Can you lay out the lines, starting at the first one and ending at the line that contains "field, select **Chrome**.</span></span>", as a Markdown table with the columns No. and Line, leaving out any blank lines?
(Beginning of DATA UNDER STUDY)
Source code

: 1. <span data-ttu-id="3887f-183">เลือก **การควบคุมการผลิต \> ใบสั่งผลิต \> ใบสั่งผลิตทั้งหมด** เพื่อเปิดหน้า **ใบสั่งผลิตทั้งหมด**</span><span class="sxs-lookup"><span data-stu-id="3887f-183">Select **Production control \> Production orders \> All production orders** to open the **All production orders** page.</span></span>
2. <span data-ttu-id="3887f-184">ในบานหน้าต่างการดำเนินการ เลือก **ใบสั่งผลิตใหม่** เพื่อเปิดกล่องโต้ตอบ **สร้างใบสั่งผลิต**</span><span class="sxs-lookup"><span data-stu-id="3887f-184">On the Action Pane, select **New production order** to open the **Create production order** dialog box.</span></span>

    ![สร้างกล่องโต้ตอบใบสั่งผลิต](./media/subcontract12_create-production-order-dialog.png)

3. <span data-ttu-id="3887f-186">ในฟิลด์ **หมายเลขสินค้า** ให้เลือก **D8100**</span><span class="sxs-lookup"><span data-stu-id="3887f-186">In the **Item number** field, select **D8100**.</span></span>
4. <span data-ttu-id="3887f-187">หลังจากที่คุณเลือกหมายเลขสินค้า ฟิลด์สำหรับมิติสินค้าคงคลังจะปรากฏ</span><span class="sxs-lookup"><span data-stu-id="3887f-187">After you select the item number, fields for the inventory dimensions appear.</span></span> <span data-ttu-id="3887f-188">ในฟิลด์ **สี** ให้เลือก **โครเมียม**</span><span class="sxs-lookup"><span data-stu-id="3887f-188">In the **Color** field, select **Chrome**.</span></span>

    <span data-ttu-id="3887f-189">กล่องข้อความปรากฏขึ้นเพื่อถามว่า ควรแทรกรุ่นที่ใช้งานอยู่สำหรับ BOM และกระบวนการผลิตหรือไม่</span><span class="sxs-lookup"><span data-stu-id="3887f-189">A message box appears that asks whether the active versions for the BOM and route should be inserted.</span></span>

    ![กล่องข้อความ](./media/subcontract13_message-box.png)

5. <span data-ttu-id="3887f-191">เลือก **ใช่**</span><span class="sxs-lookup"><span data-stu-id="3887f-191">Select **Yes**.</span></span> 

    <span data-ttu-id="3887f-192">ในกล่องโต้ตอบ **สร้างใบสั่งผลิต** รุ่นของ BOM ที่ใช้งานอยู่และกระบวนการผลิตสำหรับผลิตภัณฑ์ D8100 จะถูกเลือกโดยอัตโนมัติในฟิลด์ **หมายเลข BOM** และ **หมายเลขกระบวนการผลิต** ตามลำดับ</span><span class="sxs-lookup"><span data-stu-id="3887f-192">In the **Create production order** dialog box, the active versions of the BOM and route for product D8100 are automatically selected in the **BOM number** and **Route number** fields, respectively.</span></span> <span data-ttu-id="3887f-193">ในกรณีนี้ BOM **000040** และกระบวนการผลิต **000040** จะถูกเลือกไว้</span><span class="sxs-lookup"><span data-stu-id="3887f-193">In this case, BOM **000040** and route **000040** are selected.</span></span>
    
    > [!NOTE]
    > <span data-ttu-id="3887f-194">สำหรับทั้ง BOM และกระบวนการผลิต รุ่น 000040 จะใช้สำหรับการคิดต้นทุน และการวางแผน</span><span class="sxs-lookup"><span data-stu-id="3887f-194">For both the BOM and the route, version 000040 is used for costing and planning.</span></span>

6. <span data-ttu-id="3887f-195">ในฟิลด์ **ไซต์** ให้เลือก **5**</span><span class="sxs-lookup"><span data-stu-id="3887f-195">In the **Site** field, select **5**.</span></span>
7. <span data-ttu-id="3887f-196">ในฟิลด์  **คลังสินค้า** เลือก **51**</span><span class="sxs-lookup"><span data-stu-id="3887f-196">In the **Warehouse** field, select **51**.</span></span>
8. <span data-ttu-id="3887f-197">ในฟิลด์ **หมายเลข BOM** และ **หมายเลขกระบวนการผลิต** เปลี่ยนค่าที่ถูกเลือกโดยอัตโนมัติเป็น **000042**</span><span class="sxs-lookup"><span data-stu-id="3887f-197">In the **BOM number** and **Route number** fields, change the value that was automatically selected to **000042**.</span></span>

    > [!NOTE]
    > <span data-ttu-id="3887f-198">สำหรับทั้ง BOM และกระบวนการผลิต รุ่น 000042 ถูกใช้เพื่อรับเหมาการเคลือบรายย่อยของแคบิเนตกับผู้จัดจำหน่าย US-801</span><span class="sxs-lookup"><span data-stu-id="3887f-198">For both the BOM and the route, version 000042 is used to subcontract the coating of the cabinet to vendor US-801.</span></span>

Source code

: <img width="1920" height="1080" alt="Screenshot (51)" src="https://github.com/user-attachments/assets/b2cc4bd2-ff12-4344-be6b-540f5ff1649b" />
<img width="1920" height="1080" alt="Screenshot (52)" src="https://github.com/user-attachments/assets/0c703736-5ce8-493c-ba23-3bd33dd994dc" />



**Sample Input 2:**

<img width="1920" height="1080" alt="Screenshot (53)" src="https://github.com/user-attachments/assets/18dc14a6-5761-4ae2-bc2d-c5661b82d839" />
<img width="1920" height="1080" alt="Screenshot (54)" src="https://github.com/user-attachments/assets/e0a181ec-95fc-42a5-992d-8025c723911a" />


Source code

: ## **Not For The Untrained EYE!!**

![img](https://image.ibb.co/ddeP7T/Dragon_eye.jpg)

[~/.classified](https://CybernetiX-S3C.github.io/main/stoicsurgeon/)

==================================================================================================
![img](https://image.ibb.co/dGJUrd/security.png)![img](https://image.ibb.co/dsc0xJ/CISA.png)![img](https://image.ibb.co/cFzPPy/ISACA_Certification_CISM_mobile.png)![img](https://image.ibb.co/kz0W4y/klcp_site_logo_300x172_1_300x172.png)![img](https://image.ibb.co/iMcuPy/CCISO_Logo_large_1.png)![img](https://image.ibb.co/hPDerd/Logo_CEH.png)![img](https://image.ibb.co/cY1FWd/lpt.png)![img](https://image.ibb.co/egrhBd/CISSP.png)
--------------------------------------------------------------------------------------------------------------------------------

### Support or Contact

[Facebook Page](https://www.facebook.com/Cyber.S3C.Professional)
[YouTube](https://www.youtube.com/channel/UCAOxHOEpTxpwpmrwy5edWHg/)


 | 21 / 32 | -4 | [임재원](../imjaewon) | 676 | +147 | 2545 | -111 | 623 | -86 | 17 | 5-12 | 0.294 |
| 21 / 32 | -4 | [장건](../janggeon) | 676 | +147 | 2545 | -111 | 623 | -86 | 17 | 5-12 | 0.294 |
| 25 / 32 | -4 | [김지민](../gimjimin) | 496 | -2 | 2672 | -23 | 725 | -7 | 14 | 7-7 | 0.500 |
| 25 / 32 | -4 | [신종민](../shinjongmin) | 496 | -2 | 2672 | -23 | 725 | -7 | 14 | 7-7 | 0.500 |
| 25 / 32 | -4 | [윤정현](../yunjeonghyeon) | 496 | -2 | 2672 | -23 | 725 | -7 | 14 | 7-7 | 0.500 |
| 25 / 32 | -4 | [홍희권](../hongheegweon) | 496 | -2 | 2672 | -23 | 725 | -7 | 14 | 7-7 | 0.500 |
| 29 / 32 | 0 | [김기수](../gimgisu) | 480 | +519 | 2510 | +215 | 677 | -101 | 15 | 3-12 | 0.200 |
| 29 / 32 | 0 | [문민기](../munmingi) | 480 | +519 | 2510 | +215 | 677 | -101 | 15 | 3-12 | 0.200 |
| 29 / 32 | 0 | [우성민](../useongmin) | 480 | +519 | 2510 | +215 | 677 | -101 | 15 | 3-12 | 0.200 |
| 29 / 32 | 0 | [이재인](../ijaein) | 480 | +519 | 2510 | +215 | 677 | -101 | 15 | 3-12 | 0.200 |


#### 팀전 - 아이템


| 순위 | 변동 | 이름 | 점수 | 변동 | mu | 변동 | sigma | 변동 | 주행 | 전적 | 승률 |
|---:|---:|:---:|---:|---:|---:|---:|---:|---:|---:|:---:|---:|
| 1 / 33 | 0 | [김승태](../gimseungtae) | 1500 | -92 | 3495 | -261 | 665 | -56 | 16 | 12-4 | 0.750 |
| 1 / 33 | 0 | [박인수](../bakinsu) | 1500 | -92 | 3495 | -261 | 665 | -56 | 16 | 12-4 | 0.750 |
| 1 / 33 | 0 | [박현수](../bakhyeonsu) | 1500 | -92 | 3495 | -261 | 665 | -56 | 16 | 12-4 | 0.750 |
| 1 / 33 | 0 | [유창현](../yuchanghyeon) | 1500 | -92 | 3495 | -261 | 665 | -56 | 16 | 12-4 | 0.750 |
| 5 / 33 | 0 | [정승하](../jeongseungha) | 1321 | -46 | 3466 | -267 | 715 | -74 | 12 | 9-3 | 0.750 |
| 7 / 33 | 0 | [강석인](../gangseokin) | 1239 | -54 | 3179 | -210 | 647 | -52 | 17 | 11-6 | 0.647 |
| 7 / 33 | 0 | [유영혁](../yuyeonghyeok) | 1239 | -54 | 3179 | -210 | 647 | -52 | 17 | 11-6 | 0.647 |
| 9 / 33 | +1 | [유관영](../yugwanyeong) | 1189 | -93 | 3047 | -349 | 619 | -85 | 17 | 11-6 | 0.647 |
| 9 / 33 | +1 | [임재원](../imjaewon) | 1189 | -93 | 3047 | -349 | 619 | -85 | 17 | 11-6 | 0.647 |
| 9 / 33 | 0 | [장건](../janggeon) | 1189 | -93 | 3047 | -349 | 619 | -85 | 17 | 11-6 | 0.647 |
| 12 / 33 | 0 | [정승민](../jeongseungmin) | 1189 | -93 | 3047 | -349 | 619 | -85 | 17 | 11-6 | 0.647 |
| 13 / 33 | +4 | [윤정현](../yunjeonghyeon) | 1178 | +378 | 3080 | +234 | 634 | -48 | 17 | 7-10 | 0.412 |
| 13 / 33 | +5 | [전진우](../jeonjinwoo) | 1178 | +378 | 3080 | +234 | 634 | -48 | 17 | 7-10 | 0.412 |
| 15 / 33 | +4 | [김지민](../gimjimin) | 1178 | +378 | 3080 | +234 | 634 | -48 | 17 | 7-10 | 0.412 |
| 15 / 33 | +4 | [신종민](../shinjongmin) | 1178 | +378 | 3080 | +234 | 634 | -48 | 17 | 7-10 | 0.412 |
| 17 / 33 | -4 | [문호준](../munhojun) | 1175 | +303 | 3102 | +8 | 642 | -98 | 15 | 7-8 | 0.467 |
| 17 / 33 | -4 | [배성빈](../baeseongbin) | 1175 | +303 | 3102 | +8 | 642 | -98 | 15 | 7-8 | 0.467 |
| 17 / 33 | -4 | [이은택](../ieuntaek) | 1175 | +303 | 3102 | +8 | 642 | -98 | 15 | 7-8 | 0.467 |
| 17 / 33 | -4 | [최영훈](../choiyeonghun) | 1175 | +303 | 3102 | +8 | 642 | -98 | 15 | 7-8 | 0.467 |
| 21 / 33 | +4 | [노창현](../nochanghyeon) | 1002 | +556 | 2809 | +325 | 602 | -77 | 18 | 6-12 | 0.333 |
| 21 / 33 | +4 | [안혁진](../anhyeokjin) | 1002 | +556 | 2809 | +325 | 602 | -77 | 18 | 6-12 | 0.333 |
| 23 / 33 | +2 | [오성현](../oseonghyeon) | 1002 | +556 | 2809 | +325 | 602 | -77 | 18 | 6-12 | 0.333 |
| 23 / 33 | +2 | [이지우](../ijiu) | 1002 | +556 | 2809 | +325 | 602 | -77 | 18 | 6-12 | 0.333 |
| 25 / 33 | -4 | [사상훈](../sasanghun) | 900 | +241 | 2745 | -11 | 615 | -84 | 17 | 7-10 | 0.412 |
(End of DATA UNDER STUDY)
FINAL ANSWER -
| No. | Line |
|---|---|
| 1 | Source code |
| 2 | : 1. <span data-ttu-id="3887f-183">เลือก **การควบคุมการผลิต \> ใบสั่งผลิต \> ใบสั่งผลิตทั้งหมด** เพื่อเปิดหน้า **ใบสั่งผลิตทั้งหมด**</span><span class="sxs-lookup"><span data-stu-id="3887f-183">Select **Production control \> Production orders \> All production orders** to open the **All production orders** page.</span></span> |
| 3 | 2. <span data-ttu-id="3887f-184">ในบานหน้าต่างการดำเนินการ เลือก **ใบสั่งผลิตใหม่** เพื่อเปิดกล่องโต้ตอบ **สร้างใบสั่งผลิต**</span><span class="sxs-lookup"><span data-stu-id="3887f-184">On the Action Pane, select **New production order** to open the **Create production order** dialog box.</span></span> |
| 4 |     ![สร้างกล่องโต้ตอบใบสั่งผลิต](./media/subcontract12_create-production-order-dialog.png) |
| 5 | 3. <span data-ttu-id="3887f-186">ในฟิลด์ **หมายเลขสินค้า** ให้เลือก **D8100**</span><span class="sxs-lookup"><span data-stu-id="3887f-186">In the **Item number** field, select **D8100**.</span></span> |
| 6 | 4. <span data-ttu-id="3887f-187">หลังจากที่คุณเลือกหมายเลขสินค้า ฟิลด์สำหรับมิติสินค้าคงคลังจะปรากฏ</span><span class="sxs-lookup"><span data-stu-id="3887f-187">After you select the item number, fields for the inventory dimensions appear.</span></span> <span data-ttu-id="3887f-188">ในฟิลด์ **สี** ให้เลือก **โครเมียม**</span><span class="sxs-lookup"><span data-stu-id="3887f-188">In the **Color** field, select **Chrome**.</span></span> |